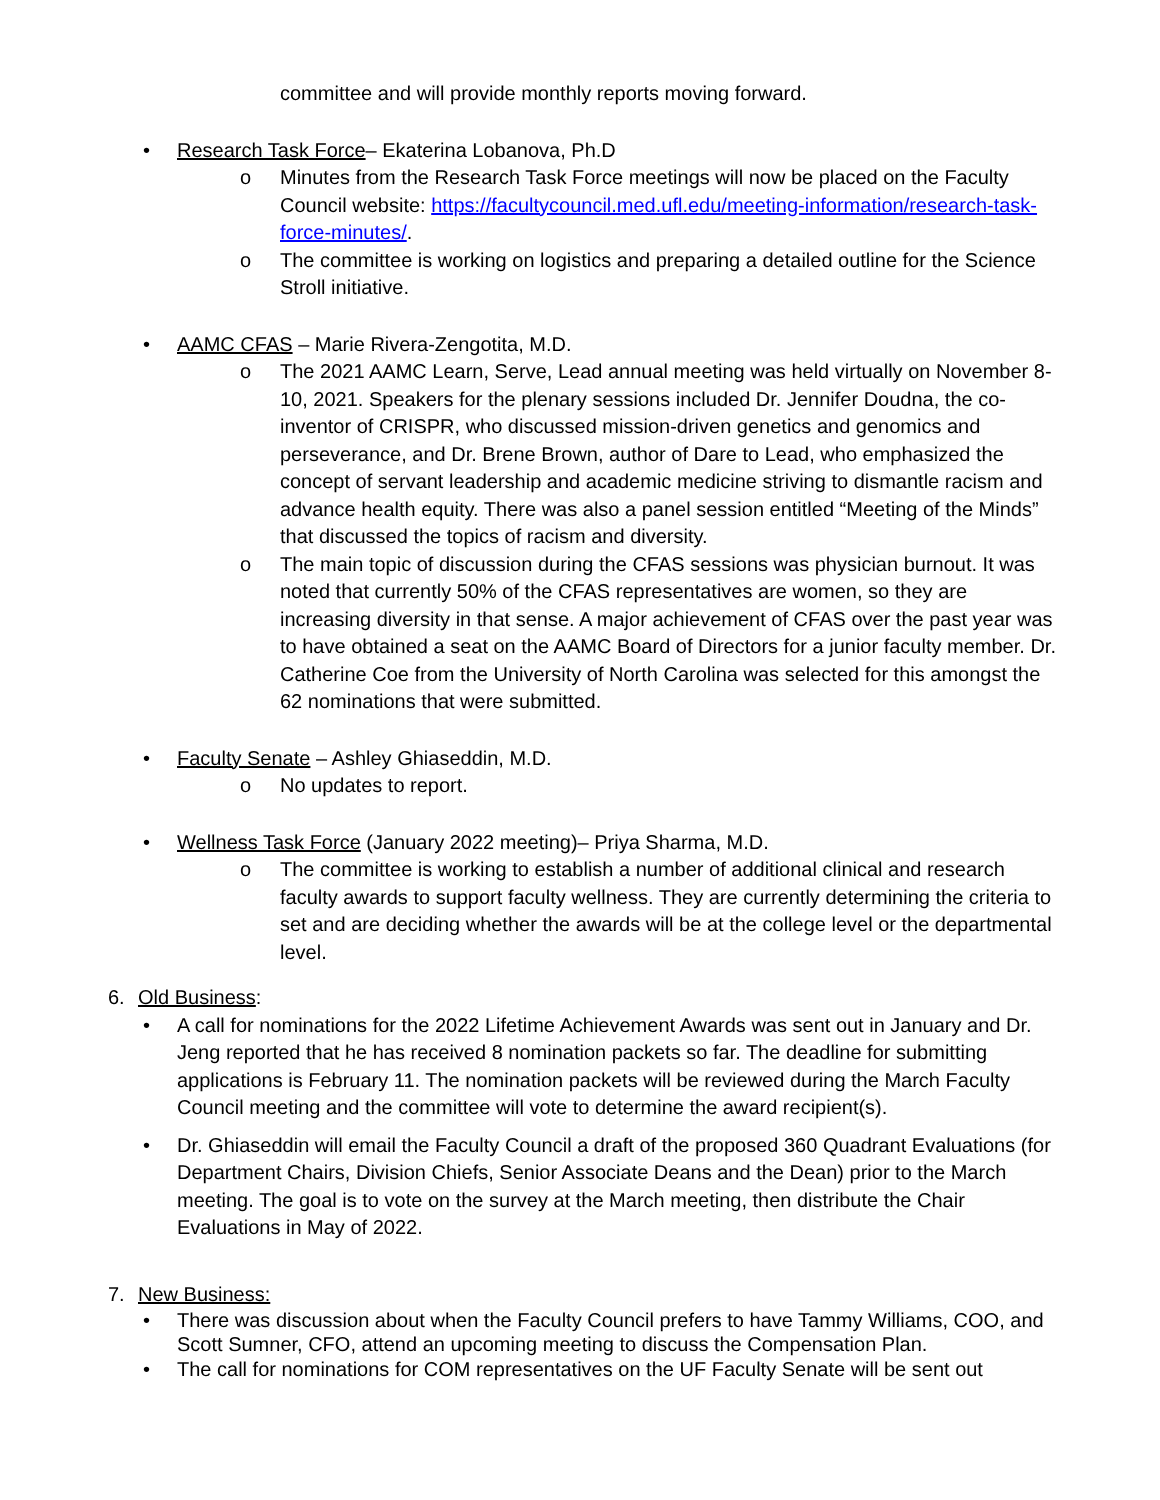committee and will provide monthly reports moving forward.
• Research Task Force– Ekaterina Lobanova, Ph.D
o Minutes from the Research Task Force meetings will now be placed on the Faculty Council website: https://facultycouncil.med.ufl.edu/meeting-information/research-task-force-minutes/.
o The committee is working on logistics and preparing a detailed outline for the Science Stroll initiative.
• AAMC CFAS – Marie Rivera-Zengotita, M.D.
o The 2021 AAMC Learn, Serve, Lead annual meeting was held virtually on November 8-10, 2021. Speakers for the plenary sessions included Dr. Jennifer Doudna, the co-inventor of CRISPR, who discussed mission-driven genetics and genomics and perseverance, and Dr. Brene Brown, author of Dare to Lead, who emphasized the concept of servant leadership and academic medicine striving to dismantle racism and advance health equity. There was also a panel session entitled “Meeting of the Minds” that discussed the topics of racism and diversity.
o The main topic of discussion during the CFAS sessions was physician burnout. It was noted that currently 50% of the CFAS representatives are women, so they are increasing diversity in that sense. A major achievement of CFAS over the past year was to have obtained a seat on the AAMC Board of Directors for a junior faculty member. Dr. Catherine Coe from the University of North Carolina was selected for this amongst the 62 nominations that were submitted.
• Faculty Senate – Ashley Ghiaseddin, M.D.
o No updates to report.
• Wellness Task Force (January 2022 meeting)– Priya Sharma, M.D.
o The committee is working to establish a number of additional clinical and research faculty awards to support faculty wellness. They are currently determining the criteria to set and are deciding whether the awards will be at the college level or the departmental level.
6. Old Business:
• A call for nominations for the 2022 Lifetime Achievement Awards was sent out in January and Dr. Jeng reported that he has received 8 nomination packets so far. The deadline for submitting applications is February 11. The nomination packets will be reviewed during the March Faculty Council meeting and the committee will vote to determine the award recipient(s).
• Dr. Ghiaseddin will email the Faculty Council a draft of the proposed 360 Quadrant Evaluations (for Department Chairs, Division Chiefs, Senior Associate Deans and the Dean) prior to the March meeting. The goal is to vote on the survey at the March meeting, then distribute the Chair Evaluations in May of 2022.
7. New Business:
• There was discussion about when the Faculty Council prefers to have Tammy Williams, COO, and Scott Sumner, CFO, attend an upcoming meeting to discuss the Compensation Plan.
• The call for nominations for COM representatives on the UF Faculty Senate will be sent out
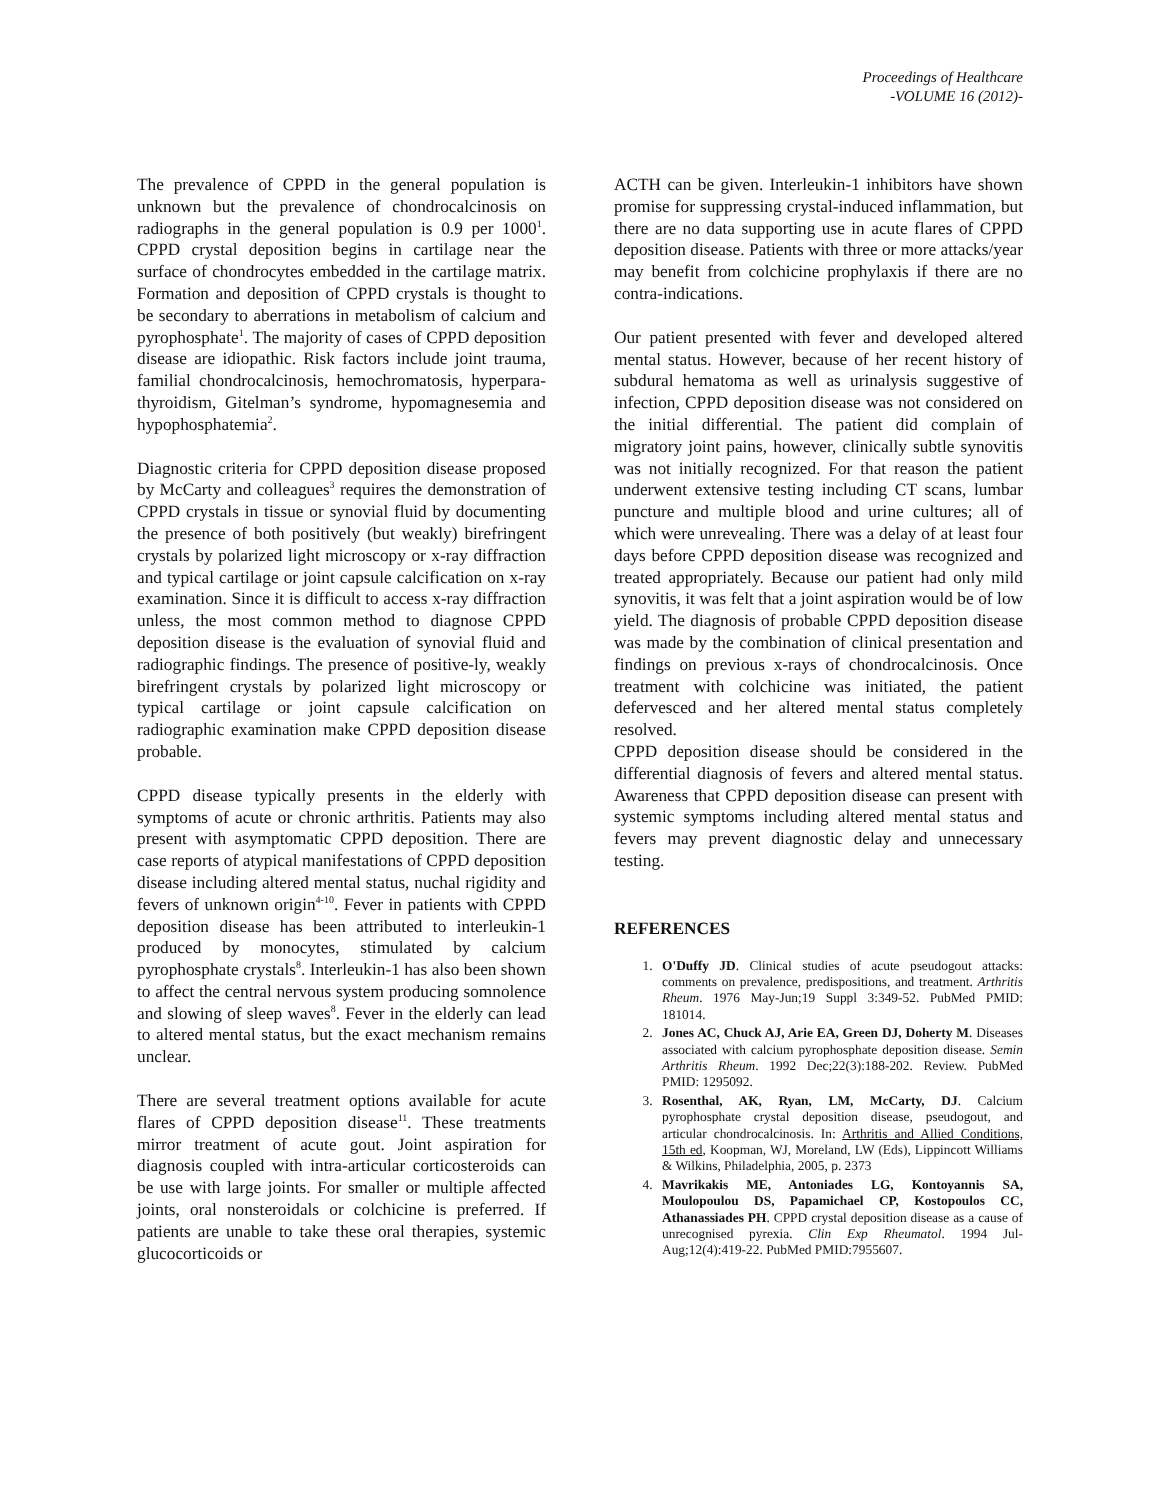Proceedings of Healthcare
-VOLUME 16 (2012)-
The prevalence of CPPD in the general population is unknown but the prevalence of chondrocalcinosis on radiographs in the general population is 0.9 per 1000<sup>1</sup>. CPPD crystal deposition begins in cartilage near the surface of chondrocytes embedded in the cartilage matrix. Formation and deposition of CPPD crystals is thought to be secondary to aberrations in metabolism of calcium and pyrophosphate<sup>1</sup>. The majority of cases of CPPD deposition disease are idiopathic. Risk factors include joint trauma, familial chondrocalcinosis, hemochromatosis, hyperpara-thyroidism, Gitelman’s syndrome, hypomagnesemia and hypophosphatemia<sup>2</sup>.
Diagnostic criteria for CPPD deposition disease proposed by McCarty and colleagues<sup>3</sup> requires the demonstration of CPPD crystals in tissue or synovial fluid by documenting the presence of both positively (but weakly) birefringent crystals by polarized light microscopy or x-ray diffraction and typical cartilage or joint capsule calcification on x-ray examination. Since it is difficult to access x-ray diffraction unless, the most common method to diagnose CPPD deposition disease is the evaluation of synovial fluid and radiographic findings. The presence of positive-ly, weakly birefringent crystals by polarized light microscopy or typical cartilage or joint capsule calcification on radiographic examination make CPPD deposition disease probable.
CPPD disease typically presents in the elderly with symptoms of acute or chronic arthritis. Patients may also present with asymptomatic CPPD deposition. There are case reports of atypical manifestations of CPPD deposition disease including altered mental status, nuchal rigidity and fevers of unknown origin<sup>4-10</sup>. Fever in patients with CPPD deposition disease has been attributed to interleukin-1 produced by monocytes, stimulated by calcium pyrophosphate crystals<sup>8</sup>. Interleukin-1 has also been shown to affect the central nervous system producing somnolence and slowing of sleep waves<sup>8</sup>. Fever in the elderly can lead to altered mental status, but the exact mechanism remains unclear.
There are several treatment options available for acute flares of CPPD deposition disease<sup>11</sup>. These treatments mirror treatment of acute gout. Joint aspiration for diagnosis coupled with intra-articular corticosteroids can be use with large joints. For smaller or multiple affected joints, oral nonsteroidals or colchicine is preferred. If patients are unable to take these oral therapies, systemic glucocorticoids or
ACTH can be given. Interleukin-1 inhibitors have shown promise for suppressing crystal-induced inflammation, but there are no data supporting use in acute flares of CPPD deposition disease. Patients with three or more attacks/year may benefit from colchicine prophylaxis if there are no contra-indications.
Our patient presented with fever and developed altered mental status. However, because of her recent history of subdural hematoma as well as urinalysis suggestive of infection, CPPD deposition disease was not considered on the initial differential. The patient did complain of migratory joint pains, however, clinically subtle synovitis was not initially recognized. For that reason the patient underwent extensive testing including CT scans, lumbar puncture and multiple blood and urine cultures; all of which were unrevealing. There was a delay of at least four days before CPPD deposition disease was recognized and treated appropriately. Because our patient had only mild synovitis, it was felt that a joint aspiration would be of low yield. The diagnosis of probable CPPD deposition disease was made by the combination of clinical presentation and findings on previous x-rays of chondrocalcinosis. Once treatment with colchicine was initiated, the patient defervesced and her altered mental status completely resolved.
CPPD deposition disease should be considered in the differential diagnosis of fevers and altered mental status. Awareness that CPPD deposition disease can present with systemic symptoms including altered mental status and fevers may prevent diagnostic delay and unnecessary testing.
REFERENCES
1. O'Duffy JD. Clinical studies of acute pseudogout attacks: comments on prevalence, predispositions, and treatment. Arthritis Rheum. 1976 May-Jun;19 Suppl 3:349-52. PubMed PMID: 181014.
2. Jones AC, Chuck AJ, Arie EA, Green DJ, Doherty M. Diseases associated with calcium pyrophosphate deposition disease. Semin Arthritis Rheum. 1992 Dec;22(3):188-202. Review. PubMed PMID: 1295092.
3. Rosenthal, AK, Ryan, LM, McCarty, DJ. Calcium pyrophosphate crystal deposition disease, pseudogout, and articular chondrocalcinosis. In: Arthritis and Allied Conditions, 15th ed, Koopman, WJ, Moreland, LW (Eds), Lippincott Williams & Wilkins, Philadelphia, 2005, p. 2373
4. Mavrikakis ME, Antoniades LG, Kontoyannis SA, Moulopoulou DS, Papamichael CP, Kostopoulos CC, Athanassiades PH. CPPD crystal deposition disease as a cause of unrecognised pyrexia. Clin Exp Rheumatol. 1994 Jul-Aug;12(4):419-22. PubMed PMID:7955607.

##########

■ **The problem**
Find the word "Force" in the records, and report each line that has it.

■ **Answer to this task**
• Research Task Force– Ekaterina Lobanova, Ph.D
o Minutes from the Research Task Force meetings will now be placed on the Faculty Council website: https://facultycouncil.med.ufl.edu/meeting-information/research-task-force-minutes/.
• Wellness Task Force (January 2022 meeting)– Priya Sharma, M.D.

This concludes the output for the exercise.